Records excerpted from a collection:
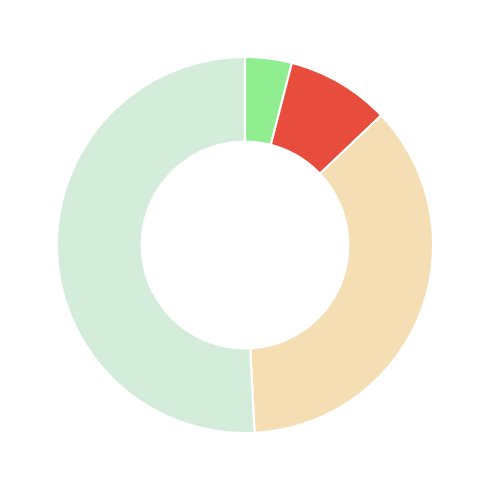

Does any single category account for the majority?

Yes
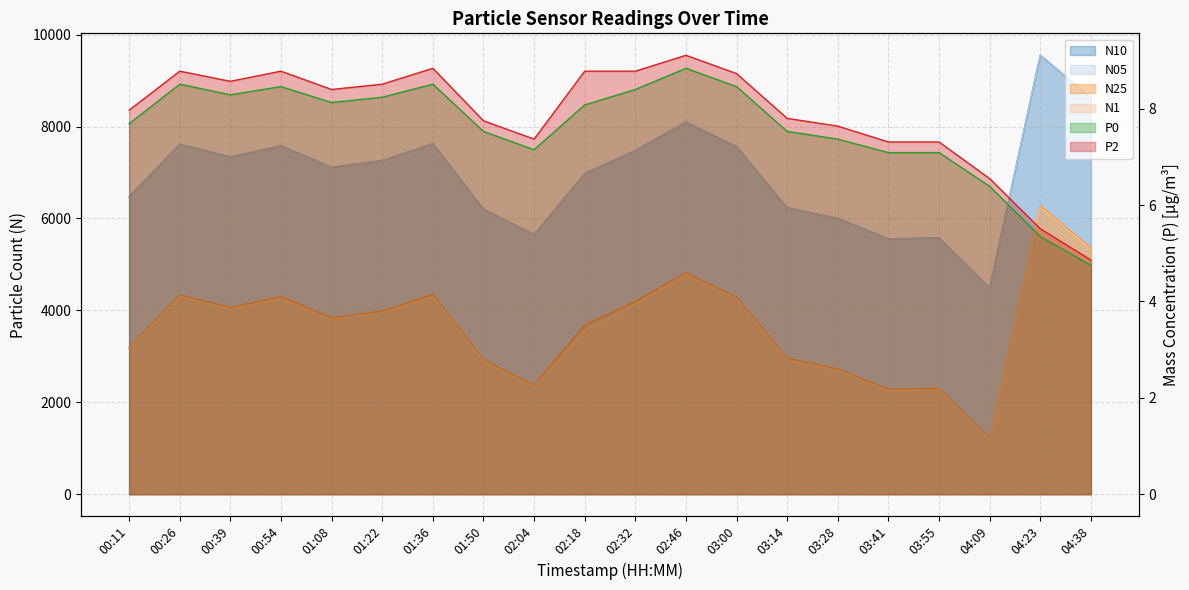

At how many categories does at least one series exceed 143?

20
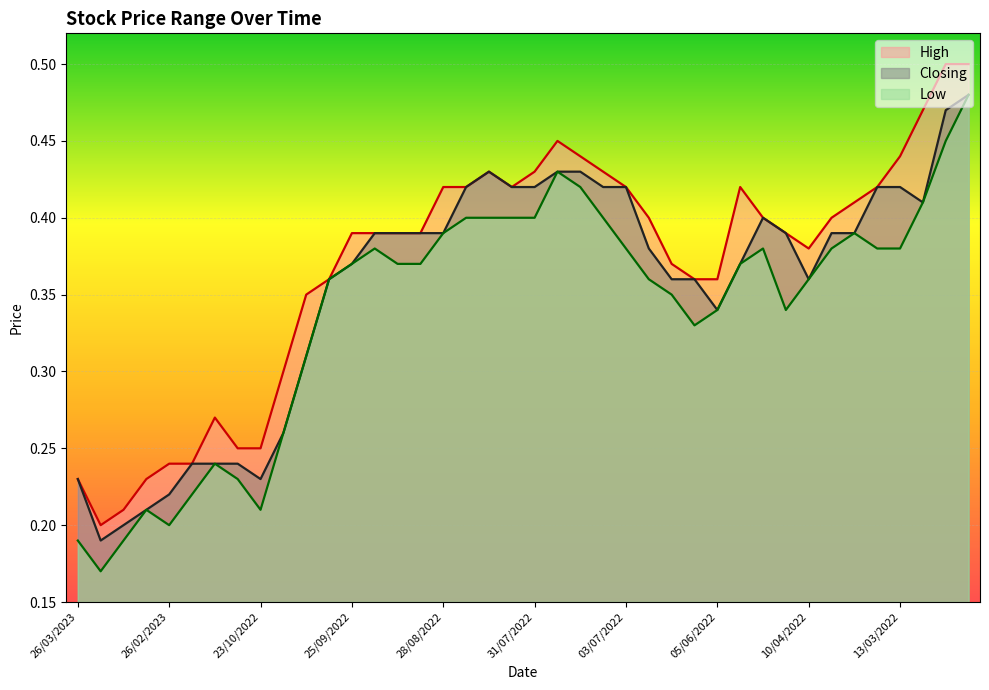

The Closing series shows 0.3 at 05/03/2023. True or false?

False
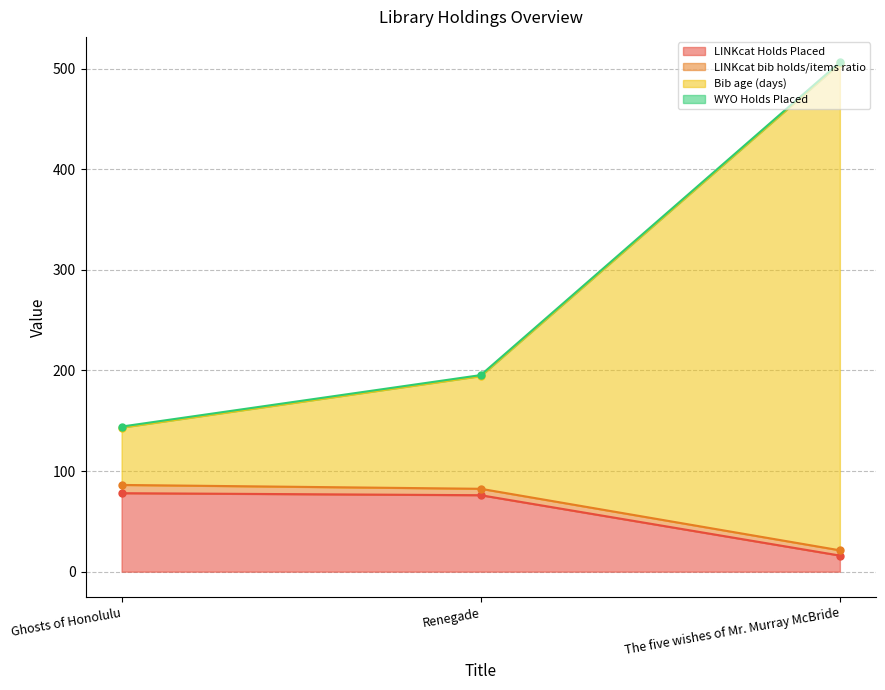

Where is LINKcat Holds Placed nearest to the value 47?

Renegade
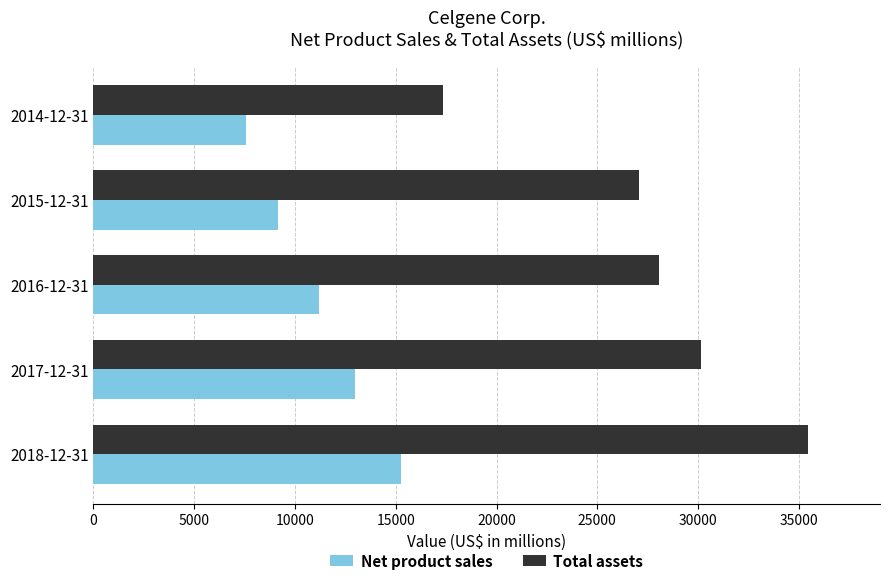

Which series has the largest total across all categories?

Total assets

■ **WHAT THE TASK REQUIRES**: Copy out every line above word for word, leaving out the pictures.

■ **SOLVED PROBLEM**:
Does any single category account for the majority?

Yes

At how many categories does at least one series exceed 143?

20

The Closing series shows 0.3 at 05/03/2023. True or false?

False

Where is LINKcat Holds Placed nearest to the value 47?

Renegade

Which series has the largest total across all categories?

Total assets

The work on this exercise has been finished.